The number of security systems Serv-U carries is extensive, he added. “Originally, locks were only used with keys. Today, keys are still very prevalent, but there are also locks that use combinations or key fobs.”
He explained that the key-fob system is used frequently by businesses due to its sophistication.
“A fob can be programmed to only allow a person to enter a building or area at a certain time or certain day of the week,” Horowitz said. “The idea is to give a company more control over which employees have access to certain parts of their building. For example, someone with a fob who works third shift may not be able to enter the building at other times of the day. Plus, the person managing the fobs can delete them at any time and can also print out an audit trail, which shows not only who entered the building, but what door they used and the time they entered.”
He added that, when a company purchases this type of system, a Serv-U employee goes to their office and trains designated staff members in how to use the software.
“The fobs can be reprogrammed from a computer, which gives a manager control over security even when he or she is not there,” Horowitz went on, adding that many hospitals, banks, and colleges use this type of system.
Safes are another important security product, and Serv-U sells, services, delivers, and installs models that range from $100 to $3,500. Some are made to secure guns, while others are fire-resistant, burglar-resistant, or both.
But they are not all created equal, and Horowitz said people frequently purchase models that are inadequate for their needs.
“People think ‘safe’ means secure. But it depends on the type of security they are seeking,” he told BusinessWest, noting that, although most safes have undergone testing by Underwriters Laboratory, the length of time they can withstand fire, water, or other elements can differ greatly.
In fact, the materials used to make the safe, as well as the way it is constructed, play an enormous role in whether or not it is likely to protect against theft.
“Although they have locks, fire safes are not constructed to keep burglars out, and safes that protect against burglary have a hole drilled into the floor of the unit that allows the safe to be bolted to the floor of the building, so once the door is closed, it can’t be removed; the materials need to be strong enough to resist drills and other power tools,” Horowitz said. “We see a lot of commercial customers using safes that are not appropriate for their needs. It all goes back to education. There are answers to things people don’t know to ask about and solutions to every security problem.”
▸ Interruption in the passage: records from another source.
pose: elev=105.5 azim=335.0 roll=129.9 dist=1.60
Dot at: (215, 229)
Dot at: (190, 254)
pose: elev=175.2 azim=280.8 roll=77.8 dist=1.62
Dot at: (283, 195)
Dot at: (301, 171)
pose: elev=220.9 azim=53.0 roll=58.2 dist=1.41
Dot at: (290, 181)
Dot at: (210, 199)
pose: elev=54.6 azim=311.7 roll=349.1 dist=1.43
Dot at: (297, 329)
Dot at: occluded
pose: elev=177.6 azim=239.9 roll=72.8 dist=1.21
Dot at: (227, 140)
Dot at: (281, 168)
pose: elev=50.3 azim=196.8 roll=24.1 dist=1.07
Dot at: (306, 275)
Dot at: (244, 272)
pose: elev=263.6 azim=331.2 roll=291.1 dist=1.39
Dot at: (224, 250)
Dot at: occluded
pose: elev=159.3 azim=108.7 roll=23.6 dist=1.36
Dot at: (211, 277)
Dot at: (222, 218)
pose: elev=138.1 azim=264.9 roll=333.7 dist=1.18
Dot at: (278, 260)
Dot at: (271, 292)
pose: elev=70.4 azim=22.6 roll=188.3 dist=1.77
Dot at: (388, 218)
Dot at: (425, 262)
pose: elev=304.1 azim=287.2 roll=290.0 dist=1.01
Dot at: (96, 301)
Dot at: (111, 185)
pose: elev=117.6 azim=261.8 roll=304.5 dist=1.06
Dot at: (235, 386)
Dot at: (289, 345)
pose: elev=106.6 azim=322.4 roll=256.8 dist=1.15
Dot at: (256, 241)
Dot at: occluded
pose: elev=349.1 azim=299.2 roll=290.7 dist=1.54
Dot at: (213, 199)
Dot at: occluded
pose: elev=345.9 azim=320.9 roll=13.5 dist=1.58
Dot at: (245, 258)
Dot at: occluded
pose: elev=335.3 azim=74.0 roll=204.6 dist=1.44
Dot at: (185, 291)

In addition, Serv-U also installs and repairs commercial doors. “We carry far more than locks. We also sell door closers, hinges, doors, door viewers, and weather stripping,” Horowitz said, adding that these products are also necessary to ensure security.
The business also serves the public, and the demand for car keys with embedded computer chips is on the rise. “In most cases, we can cut them for less than the car dealers,” Horowitz said. “But since these keys contain anti-theft devices, they typically cost between $25 and $200. And although some people say they don’t want to spend that much, we inform them that, if they lose all of their car keys, we can make new ones, but it will be much more expensive if we have to generate a key from nothing.”
Keys to the Future
Times have changed since Serv-U Hardware first opened its doors. “But our locksmith business has survived for 60 years and will continue to do so; it’s satisfying because we solve problems every day,” Horowitz said, adding that his employees take a proactive stance in continuing their own education as well as educating the public about changes in the industry.
“Our business keeps growing,” he added, “and although I am not sure where the locksmith trade will be in the next 15 years, I can assure you that Serv-U Locksmiths will be there too.”